• [PASSAGE TO READ]:
━━━━━━━━━━━━━━━━━━━━

Atomic, Molecular, Optical Science

AMOS encompasses the research in
atomic, molecular, and optical science
at the Weizmann Institute of Science.

AMOS Research Areas

AMOS is a center for quantum physics with atomic, molecular, and optical systems, at the Weizmann Institute of Science. The center includes 15 research groups and activities ranging across most contemporary topics in AMO physics - from atto-second pulses and intense lasers, through precision spectroscopy of ultracold atoms, molecules or ions, to quantum information and quantum optics. AMOS members hold faculty appointments in both the Physics and Chemistry Faculties at the Weizmann Institute of Science.

A wide range of interests and scientific excellence contribute to making AMOS one of Israel's leading research centers. AMOS scientists publish annually numerous scientific manuscripts in leading journals.


All News


  • Date:
    Jul 2024

    Computer vision beyond conventional imaging

    Mark Sheinin - Weizmann Institute of Science


    Computer vision aims to endow machines with the ability to understand the environment through images and videos. It has made great progress in the past decade due to the combination of large datasets, novel architectures, and powerful computing. While the architectures and computing have changed dramatically over time, most vision algorithms still train on images captured with 'conventional' imaging, limiting the type of information that can be extracted about the environment. This talk will overview several works that expand computer vision by combining novel imaging hardware with task-specific physics-based inverse problems to reveal hidden phenomena.

━━━━━━━━━━━━━━━━━━━━

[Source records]
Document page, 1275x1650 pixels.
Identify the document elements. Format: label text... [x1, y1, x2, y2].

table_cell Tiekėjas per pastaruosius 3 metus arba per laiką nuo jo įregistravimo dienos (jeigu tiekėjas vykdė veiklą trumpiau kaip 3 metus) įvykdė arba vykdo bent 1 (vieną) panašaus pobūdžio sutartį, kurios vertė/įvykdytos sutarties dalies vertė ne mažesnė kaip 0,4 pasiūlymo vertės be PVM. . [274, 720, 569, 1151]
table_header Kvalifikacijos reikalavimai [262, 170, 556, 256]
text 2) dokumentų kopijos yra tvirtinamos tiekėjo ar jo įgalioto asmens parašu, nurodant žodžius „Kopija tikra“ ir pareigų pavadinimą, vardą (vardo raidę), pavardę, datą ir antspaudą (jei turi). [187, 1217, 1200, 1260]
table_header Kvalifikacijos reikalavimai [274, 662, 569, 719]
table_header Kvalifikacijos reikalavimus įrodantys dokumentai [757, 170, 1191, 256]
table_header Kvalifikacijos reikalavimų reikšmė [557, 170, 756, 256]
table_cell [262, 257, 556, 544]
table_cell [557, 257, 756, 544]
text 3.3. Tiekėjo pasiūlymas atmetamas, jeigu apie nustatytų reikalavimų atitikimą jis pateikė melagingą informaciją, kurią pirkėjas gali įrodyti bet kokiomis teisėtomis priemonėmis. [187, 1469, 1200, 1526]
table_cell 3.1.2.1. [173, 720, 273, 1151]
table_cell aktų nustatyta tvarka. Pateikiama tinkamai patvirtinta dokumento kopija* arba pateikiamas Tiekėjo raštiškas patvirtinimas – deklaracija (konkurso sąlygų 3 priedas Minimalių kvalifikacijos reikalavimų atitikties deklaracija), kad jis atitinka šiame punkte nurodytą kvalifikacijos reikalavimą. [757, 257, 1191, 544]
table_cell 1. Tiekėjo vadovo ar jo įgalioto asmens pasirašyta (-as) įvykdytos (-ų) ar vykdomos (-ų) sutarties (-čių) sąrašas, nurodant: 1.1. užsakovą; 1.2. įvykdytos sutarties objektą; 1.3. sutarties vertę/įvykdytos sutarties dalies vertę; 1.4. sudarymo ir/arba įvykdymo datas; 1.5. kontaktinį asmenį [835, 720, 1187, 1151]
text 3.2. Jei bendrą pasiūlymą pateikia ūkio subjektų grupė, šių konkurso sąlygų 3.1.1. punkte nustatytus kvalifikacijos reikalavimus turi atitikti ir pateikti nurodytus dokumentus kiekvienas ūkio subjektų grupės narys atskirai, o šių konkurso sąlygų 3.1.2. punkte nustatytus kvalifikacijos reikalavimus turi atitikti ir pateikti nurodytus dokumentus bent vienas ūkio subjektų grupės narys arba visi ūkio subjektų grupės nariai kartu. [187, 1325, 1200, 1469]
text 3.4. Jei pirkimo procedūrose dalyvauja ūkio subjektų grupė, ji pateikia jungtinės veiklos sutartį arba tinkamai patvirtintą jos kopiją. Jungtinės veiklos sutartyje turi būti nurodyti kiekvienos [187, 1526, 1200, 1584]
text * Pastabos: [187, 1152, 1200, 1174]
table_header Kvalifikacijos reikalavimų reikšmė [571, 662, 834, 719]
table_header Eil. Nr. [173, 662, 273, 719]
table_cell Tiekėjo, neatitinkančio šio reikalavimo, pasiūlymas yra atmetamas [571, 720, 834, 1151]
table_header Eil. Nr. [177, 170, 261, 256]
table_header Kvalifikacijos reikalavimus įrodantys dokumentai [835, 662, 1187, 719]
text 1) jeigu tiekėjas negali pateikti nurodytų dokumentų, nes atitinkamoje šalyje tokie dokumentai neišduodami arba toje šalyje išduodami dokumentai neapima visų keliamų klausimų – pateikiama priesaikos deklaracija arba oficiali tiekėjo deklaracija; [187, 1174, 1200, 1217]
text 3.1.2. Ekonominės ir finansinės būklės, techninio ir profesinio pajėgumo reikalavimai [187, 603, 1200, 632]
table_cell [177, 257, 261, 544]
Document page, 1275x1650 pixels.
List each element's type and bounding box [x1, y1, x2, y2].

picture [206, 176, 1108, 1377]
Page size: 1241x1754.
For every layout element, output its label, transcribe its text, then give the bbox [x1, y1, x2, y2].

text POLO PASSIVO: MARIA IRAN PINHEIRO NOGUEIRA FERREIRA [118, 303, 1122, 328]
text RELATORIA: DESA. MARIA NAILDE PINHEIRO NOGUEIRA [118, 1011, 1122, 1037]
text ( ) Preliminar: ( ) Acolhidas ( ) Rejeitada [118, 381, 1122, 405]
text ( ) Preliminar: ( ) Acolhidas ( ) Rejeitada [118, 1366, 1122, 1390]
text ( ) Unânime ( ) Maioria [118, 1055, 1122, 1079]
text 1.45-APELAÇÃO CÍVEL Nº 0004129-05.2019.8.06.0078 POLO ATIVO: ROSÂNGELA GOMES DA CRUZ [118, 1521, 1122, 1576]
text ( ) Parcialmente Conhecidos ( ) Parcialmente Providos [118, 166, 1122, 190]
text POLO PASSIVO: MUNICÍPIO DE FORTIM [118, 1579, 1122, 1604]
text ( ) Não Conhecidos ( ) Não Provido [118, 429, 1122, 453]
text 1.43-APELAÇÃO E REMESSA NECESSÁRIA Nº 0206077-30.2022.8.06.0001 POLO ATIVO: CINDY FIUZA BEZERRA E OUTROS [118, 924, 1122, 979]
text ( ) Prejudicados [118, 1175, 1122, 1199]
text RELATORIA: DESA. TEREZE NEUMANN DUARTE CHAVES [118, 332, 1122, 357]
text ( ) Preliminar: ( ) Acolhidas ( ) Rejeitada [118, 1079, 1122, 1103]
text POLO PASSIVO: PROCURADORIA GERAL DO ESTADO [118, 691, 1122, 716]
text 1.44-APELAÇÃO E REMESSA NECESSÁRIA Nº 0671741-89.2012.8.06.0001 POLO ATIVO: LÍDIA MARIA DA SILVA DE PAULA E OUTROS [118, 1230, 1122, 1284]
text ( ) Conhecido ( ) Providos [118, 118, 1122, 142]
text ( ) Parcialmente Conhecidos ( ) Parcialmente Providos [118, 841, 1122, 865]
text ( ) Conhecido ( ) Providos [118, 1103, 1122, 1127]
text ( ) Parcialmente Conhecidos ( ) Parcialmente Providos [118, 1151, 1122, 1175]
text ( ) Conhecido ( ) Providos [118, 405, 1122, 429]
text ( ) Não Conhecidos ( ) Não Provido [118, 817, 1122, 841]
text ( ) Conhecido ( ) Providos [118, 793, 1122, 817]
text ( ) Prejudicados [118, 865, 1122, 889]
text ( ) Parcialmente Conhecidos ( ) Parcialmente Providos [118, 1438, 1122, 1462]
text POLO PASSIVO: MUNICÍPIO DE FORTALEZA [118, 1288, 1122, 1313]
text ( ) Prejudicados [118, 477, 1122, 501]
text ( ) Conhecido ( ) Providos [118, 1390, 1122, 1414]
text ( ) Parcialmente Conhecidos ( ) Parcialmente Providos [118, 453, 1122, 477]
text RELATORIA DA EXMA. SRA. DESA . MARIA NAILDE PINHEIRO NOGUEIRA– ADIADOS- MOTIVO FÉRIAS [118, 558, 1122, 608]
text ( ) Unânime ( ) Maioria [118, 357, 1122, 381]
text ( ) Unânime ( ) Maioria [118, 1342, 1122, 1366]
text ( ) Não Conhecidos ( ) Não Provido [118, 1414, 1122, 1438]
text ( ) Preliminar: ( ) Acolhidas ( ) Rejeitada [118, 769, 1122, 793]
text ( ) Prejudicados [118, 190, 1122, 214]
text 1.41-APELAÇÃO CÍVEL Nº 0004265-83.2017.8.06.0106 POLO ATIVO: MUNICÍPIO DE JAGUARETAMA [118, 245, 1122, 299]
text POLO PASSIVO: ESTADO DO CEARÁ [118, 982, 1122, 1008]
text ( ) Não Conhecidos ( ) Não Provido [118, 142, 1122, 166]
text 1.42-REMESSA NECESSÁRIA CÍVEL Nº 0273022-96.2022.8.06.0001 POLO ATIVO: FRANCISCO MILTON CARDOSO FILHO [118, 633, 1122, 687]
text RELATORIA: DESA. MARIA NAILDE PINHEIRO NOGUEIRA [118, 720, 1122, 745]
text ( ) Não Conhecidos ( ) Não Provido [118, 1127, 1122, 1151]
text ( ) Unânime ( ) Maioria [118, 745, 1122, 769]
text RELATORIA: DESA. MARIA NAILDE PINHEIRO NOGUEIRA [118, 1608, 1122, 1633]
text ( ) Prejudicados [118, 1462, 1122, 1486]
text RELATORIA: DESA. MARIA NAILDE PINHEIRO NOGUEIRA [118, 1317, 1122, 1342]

━━━━━━━━━━━━━━━━━━━━

• [EXERCISE GOAL]: Repeat the stretch of the AMOS page from "Computer vision beyond" through "reveal hidden phenomena.", word for word. The listing has no role in this exercise.

• [THE REPLY]:
Computer vision beyond conventional imaging

    Mark Sheinin - Weizmann Institute of Science


    Computer vision aims to endow machines with the ability to understand the environment through images and videos. It has made great progress in the past decade due to the combination of large datasets, novel architectures, and powerful computing. While the architectures and computing have changed dramatically over time, most vision algorithms still train on images captured with 'conventional' imaging, limiting the type of information that can be extracted about the environment. This talk will overview several works that expand computer vision by combining novel imaging hardware with task-specific physics-based inverse problems to reveal hidden phenomena.